A taste of Fall, Applesauce Bread


 Hot Applesauce Cake


Back in the day, people exchanged recipes on recipe cards. Sometimes the recipe cards were just plain old index cards and sometimes they were decorated. There were no food blogs, not many cookbooks, and only Julia Child on television. Friends and family exchanged recipes that had been handed down for generations. We learned to cook from the masters, our grandmothers and mothers. Today we use the Internet to find a new recipe, or to revisit an old. We have thousands of cookbooks to peruse, many food shows on TV that entertain and educate us. Cooking and food have become entertainment instead of just a way feed our families. I’m not much for food competition shows. I find them stressful. Cooking to me is relaxing and a way to express creativity and love. We have so many new foods to explore and new techniques to try. No longer are the days of “If it’s Wednesday it must be spaghetti and meatballs”. Don’t forget meatloaf Mondays. Never forget.

After I had been married a while, I discovered cookbooks. This recipe is from The Fannie Farmer Baking Book. My mother made her own applesauce. I never knew you could buy it. So, in this recipe, I used homemade. It’s not required, but I think it makes a difference. It’s worth the small effort to make it.  To make applesauce, put some apples in a big pan, pour enough water to just cover the bottom of the pan, and simmer the apples until they are all cooked and mushy. I leave the skins on for coloring.I run the cooked apples through a food mill, turned by hand, then sweeten with some sugar, adding cinnamon to taste, and finishing with a pat of butter to smooth it all out. Delicious.

This recipe makes two 8 ½ X 4 ½ loaves of bread. Sometimes I make then in mini loaves for a great present. The cooking time is reduced to about 40 minutes for these. This recipe can also be baked in layer pans and frosted. I like to bake it in loaf pans to have with my morning coffee. It just doesn’t seem as bad as eating CAKE.

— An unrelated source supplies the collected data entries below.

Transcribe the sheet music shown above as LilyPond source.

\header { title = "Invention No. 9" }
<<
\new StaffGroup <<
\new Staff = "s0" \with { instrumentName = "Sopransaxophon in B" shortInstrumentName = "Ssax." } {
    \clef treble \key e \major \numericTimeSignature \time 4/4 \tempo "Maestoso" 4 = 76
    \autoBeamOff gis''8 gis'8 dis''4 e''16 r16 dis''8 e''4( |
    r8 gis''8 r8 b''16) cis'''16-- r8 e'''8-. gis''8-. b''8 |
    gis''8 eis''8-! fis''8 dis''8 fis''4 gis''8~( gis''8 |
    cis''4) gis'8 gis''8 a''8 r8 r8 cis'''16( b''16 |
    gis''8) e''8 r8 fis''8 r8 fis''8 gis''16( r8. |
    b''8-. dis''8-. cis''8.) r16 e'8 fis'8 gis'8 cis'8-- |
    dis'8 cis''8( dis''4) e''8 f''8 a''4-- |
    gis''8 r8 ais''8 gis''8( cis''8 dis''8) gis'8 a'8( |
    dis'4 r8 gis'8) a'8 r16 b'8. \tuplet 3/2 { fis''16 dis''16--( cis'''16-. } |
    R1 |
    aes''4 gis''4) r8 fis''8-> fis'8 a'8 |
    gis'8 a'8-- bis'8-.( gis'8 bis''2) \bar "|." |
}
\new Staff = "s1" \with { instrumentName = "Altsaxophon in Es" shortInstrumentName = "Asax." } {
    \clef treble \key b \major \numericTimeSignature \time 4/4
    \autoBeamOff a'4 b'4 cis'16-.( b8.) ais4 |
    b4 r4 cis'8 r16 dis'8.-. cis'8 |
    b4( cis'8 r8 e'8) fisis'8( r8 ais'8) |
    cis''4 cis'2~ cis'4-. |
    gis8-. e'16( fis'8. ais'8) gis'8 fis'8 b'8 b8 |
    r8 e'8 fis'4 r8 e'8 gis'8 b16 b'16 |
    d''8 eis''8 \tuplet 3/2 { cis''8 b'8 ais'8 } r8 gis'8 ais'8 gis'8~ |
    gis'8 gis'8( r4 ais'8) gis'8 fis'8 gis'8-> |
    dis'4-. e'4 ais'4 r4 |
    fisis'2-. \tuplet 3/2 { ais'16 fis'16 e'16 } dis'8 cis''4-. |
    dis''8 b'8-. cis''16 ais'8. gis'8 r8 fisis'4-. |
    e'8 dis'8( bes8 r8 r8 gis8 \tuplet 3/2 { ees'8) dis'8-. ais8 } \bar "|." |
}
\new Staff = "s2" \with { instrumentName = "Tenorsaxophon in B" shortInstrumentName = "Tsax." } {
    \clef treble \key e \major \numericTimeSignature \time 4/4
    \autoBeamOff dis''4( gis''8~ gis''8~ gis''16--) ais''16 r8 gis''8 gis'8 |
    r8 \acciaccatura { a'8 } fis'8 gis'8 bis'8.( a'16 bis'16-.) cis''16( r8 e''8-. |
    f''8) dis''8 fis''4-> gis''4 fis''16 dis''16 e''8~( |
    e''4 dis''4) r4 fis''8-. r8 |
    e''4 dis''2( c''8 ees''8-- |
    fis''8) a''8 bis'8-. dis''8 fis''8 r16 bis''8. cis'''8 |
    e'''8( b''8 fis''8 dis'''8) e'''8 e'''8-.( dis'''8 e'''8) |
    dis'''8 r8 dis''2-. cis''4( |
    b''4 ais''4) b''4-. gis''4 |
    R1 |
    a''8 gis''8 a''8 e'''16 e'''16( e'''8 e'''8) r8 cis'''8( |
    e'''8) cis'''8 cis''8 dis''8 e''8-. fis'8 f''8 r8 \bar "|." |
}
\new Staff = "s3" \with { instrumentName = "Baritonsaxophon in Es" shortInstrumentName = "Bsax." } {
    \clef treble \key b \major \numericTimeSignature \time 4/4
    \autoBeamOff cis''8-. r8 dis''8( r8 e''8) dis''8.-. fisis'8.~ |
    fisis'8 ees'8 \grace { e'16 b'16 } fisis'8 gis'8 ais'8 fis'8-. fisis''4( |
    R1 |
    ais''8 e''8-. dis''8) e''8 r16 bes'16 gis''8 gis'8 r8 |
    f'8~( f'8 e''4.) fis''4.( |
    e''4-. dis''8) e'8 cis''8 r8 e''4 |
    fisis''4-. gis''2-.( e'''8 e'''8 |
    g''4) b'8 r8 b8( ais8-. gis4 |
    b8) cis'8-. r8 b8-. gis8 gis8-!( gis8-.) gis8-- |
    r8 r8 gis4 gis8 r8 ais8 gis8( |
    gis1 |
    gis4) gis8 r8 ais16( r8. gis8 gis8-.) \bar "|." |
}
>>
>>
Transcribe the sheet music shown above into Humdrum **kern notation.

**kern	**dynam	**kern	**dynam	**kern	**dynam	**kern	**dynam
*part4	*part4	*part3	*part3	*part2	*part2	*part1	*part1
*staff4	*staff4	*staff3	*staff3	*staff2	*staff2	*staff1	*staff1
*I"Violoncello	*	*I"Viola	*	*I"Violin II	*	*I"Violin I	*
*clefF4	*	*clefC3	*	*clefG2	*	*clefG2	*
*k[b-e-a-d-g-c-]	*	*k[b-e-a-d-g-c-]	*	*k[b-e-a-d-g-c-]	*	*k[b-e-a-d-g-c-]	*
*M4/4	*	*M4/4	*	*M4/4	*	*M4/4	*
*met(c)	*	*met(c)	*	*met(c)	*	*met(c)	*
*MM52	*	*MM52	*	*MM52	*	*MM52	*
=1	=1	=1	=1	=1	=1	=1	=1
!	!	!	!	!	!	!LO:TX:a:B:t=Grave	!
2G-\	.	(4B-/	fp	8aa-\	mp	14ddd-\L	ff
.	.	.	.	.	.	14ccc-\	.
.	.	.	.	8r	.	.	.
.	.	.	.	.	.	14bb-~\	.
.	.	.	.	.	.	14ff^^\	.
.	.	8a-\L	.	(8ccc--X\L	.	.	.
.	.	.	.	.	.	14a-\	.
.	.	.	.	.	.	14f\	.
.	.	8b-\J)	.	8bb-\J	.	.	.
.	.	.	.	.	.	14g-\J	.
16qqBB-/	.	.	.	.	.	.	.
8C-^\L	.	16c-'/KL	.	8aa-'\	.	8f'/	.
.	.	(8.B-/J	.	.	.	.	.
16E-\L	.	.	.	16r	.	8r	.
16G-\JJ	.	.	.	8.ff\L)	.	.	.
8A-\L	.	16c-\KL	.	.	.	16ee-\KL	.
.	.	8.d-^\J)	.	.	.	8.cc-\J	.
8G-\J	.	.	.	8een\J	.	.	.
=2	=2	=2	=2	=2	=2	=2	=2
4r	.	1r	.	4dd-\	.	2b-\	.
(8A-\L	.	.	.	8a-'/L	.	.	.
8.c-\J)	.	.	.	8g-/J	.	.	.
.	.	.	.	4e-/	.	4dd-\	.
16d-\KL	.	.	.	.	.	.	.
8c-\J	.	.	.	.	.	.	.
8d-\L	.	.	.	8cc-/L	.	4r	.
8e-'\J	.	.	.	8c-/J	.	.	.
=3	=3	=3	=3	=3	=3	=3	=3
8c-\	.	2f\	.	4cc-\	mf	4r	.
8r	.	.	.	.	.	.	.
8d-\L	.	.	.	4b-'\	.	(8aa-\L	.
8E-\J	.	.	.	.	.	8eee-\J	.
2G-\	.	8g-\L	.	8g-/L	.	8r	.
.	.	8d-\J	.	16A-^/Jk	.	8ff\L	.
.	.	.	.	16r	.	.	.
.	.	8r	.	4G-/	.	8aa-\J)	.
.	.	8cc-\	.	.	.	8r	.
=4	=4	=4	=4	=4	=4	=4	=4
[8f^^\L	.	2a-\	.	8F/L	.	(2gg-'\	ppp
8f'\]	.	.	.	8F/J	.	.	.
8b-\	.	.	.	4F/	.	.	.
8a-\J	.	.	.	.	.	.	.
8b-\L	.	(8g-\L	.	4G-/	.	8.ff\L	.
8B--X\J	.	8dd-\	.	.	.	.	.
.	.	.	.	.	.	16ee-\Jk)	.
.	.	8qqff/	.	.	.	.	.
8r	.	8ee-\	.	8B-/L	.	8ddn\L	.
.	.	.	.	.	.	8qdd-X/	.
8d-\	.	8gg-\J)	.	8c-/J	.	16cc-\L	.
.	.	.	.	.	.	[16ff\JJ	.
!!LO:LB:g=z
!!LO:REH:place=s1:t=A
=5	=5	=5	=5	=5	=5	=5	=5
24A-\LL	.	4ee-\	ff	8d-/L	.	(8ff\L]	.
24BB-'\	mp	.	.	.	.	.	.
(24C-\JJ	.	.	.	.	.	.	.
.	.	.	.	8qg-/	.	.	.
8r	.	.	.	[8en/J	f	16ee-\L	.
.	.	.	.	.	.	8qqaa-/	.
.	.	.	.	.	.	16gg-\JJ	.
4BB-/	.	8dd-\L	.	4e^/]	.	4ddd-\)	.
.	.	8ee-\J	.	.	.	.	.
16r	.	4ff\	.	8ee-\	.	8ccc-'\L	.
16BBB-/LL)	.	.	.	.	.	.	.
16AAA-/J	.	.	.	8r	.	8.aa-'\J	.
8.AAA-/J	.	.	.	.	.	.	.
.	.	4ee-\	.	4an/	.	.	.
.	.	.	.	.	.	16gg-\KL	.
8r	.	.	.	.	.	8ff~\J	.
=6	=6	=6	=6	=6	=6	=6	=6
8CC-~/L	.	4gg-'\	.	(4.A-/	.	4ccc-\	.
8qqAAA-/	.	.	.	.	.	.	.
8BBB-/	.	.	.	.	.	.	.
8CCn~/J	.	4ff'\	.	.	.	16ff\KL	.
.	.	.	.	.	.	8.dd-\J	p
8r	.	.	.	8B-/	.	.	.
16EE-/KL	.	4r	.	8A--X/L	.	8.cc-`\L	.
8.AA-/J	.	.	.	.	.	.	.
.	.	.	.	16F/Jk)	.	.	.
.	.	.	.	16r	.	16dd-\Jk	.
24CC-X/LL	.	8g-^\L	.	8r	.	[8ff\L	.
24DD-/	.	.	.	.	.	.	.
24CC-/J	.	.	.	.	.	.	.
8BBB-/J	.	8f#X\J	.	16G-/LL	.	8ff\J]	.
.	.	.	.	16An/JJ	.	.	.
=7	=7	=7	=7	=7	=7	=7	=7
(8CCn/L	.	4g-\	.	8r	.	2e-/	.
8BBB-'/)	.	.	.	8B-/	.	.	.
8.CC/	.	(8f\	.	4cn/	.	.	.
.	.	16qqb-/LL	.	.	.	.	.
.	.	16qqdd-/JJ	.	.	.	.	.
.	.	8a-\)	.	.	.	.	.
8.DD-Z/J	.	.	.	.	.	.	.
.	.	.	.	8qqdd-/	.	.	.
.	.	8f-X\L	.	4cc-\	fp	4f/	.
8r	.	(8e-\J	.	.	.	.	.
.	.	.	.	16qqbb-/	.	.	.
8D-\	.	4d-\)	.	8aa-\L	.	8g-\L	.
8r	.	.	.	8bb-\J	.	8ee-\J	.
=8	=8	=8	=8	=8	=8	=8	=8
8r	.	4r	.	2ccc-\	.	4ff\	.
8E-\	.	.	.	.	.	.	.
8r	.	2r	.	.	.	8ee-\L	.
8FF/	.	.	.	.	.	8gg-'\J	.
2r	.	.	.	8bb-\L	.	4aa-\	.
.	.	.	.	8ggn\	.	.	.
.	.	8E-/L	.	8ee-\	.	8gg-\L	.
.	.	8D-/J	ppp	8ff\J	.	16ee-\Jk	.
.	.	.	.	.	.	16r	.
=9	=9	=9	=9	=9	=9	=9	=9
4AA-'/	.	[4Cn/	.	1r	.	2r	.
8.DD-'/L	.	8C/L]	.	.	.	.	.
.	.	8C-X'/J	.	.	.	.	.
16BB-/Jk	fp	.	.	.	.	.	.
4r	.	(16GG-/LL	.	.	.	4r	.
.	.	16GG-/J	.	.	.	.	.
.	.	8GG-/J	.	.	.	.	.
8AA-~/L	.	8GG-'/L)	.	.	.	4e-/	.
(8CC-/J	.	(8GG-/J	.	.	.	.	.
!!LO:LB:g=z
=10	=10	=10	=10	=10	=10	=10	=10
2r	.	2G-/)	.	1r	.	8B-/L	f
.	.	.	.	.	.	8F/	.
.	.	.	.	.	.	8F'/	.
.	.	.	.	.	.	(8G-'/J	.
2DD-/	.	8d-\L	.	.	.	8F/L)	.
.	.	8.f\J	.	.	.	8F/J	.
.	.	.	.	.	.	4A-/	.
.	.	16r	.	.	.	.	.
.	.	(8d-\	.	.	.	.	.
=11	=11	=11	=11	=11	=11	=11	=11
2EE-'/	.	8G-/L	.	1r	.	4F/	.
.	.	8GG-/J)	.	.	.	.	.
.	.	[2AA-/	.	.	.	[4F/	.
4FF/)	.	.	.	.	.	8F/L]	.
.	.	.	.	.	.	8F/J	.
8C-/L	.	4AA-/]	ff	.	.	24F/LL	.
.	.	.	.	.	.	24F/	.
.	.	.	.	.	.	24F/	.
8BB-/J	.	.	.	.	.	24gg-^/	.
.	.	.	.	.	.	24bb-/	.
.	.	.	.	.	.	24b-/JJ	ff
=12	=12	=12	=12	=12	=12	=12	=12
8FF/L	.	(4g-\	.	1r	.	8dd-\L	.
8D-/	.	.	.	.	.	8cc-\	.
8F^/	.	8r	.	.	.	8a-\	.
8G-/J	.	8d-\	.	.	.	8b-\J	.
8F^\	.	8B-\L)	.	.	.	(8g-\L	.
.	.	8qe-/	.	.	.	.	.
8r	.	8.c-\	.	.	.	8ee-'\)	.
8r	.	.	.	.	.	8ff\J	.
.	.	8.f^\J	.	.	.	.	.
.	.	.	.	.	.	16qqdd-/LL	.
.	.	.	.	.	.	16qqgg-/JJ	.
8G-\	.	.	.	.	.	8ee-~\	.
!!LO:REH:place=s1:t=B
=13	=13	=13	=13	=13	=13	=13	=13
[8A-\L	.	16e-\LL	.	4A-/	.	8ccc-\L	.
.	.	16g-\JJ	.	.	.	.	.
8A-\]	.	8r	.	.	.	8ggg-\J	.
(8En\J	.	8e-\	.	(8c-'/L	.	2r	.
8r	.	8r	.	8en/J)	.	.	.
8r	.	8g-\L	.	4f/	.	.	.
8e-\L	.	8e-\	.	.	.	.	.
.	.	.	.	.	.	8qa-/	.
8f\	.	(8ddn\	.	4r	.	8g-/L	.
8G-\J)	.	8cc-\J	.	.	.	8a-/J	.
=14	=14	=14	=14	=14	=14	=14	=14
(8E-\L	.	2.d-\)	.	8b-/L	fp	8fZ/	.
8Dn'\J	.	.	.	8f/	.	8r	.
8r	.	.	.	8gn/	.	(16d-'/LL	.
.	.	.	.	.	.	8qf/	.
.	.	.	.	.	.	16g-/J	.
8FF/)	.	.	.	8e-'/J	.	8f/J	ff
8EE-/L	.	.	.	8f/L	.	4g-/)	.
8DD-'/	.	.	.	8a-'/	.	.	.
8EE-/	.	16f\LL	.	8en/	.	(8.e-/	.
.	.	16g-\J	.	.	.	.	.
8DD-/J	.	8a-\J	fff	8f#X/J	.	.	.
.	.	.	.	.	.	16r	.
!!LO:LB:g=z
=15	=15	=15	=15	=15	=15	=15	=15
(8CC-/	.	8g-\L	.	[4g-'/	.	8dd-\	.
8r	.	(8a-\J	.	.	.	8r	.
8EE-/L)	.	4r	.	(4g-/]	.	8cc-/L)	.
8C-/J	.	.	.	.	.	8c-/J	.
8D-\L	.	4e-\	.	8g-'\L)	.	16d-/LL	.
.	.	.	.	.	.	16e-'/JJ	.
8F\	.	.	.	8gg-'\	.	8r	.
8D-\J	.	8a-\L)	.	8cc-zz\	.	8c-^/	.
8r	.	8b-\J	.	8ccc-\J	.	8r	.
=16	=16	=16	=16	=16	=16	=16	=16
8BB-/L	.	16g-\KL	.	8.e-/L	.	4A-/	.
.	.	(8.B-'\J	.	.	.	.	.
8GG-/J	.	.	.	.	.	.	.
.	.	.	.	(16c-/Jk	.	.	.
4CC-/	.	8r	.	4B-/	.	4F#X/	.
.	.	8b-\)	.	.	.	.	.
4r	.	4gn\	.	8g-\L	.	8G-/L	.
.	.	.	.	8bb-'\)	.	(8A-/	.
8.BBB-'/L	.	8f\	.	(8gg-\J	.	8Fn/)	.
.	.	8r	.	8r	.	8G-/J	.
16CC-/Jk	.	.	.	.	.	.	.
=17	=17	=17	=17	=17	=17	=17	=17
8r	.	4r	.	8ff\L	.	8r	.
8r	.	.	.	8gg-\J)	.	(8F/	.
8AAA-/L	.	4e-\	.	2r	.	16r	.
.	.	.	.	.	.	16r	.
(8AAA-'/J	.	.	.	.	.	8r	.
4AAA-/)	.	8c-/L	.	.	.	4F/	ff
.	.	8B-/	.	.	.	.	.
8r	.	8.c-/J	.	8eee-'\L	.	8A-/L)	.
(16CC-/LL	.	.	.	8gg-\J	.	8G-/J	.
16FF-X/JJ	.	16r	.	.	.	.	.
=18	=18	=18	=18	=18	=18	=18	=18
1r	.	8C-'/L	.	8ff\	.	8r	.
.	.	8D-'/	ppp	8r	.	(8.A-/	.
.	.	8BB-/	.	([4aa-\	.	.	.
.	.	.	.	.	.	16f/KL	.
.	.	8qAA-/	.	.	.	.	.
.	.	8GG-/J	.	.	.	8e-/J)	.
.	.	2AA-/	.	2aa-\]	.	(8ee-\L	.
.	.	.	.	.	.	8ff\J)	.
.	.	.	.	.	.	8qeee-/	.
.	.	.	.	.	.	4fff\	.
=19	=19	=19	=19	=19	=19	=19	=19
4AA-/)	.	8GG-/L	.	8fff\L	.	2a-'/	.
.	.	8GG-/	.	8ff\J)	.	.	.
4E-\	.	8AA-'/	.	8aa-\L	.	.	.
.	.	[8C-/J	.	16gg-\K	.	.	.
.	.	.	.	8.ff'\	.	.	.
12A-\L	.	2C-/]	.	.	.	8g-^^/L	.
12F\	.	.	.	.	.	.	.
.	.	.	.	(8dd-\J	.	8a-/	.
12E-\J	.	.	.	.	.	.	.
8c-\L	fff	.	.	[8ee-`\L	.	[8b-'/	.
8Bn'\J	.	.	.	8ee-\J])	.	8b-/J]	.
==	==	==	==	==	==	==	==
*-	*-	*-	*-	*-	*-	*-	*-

1 cup vegetable shortening

2 cups sugar

2 eggs

2 ½ cups all-purpose flour

½ tsp. salt

2 tsp. baking soda

2 tsp. cinnamon

2 tsp. ground cloves

2 tsp. ground allspice

¼ tsp. nutmeg

¼ tsp. mace

2 cups hot applesauce

2 cups raisins

2 cups chopped walnuts (optional)


Preheat oven to 350 degrees F. Grease and flour two 9” round cake pans or two 8 ½ X 4 ½ inch loaf pans.

Cream the shortening and slowly add the sugar, beating the mixture until smooth. Add the eggs and mix well. Mix together, in a medium bowl, the flour, salt, soda, cinnamon, clovers, allspice, nutmeg, and mace, and then add to the creamed mixture along with the hot applesauce, raisins and walnuts. No fuss. Beat until the batter is well blended. I like to plump up my raisins by letting them sit in warm water for a few minutes. I drain the water and add the plump raisins to the mixture. Hard, dry raisins don’t even look appetizing.

Spread evenly in the prepared pans, and bake round layers for about 40 minutes, loaf pans for about one hour, or until a toothpick inserted in the center comes out clean. Remove from the oven and let layers cool in the pans for a bout 5 minutes, loaves about 10 minutes, then turn out onto a rack to cool completely. I like to run a knife along the perimeter of the pans, gently pushing it towards to center of the pan. This lets air get under the bread to help release it from the pan. This technique helps to prevent the bread from sticking to the bottom of the pan when you turn it out of the pan.

Whenever I bake this bread, I feel like Fall has visited my kitchen. I hope you feel the same way too. Celebrate Fall with this simple bread. It freezes very well, or you can give a loaf to a friend! I like to keep some mini loaves of this bread in the freezer in case company comes by.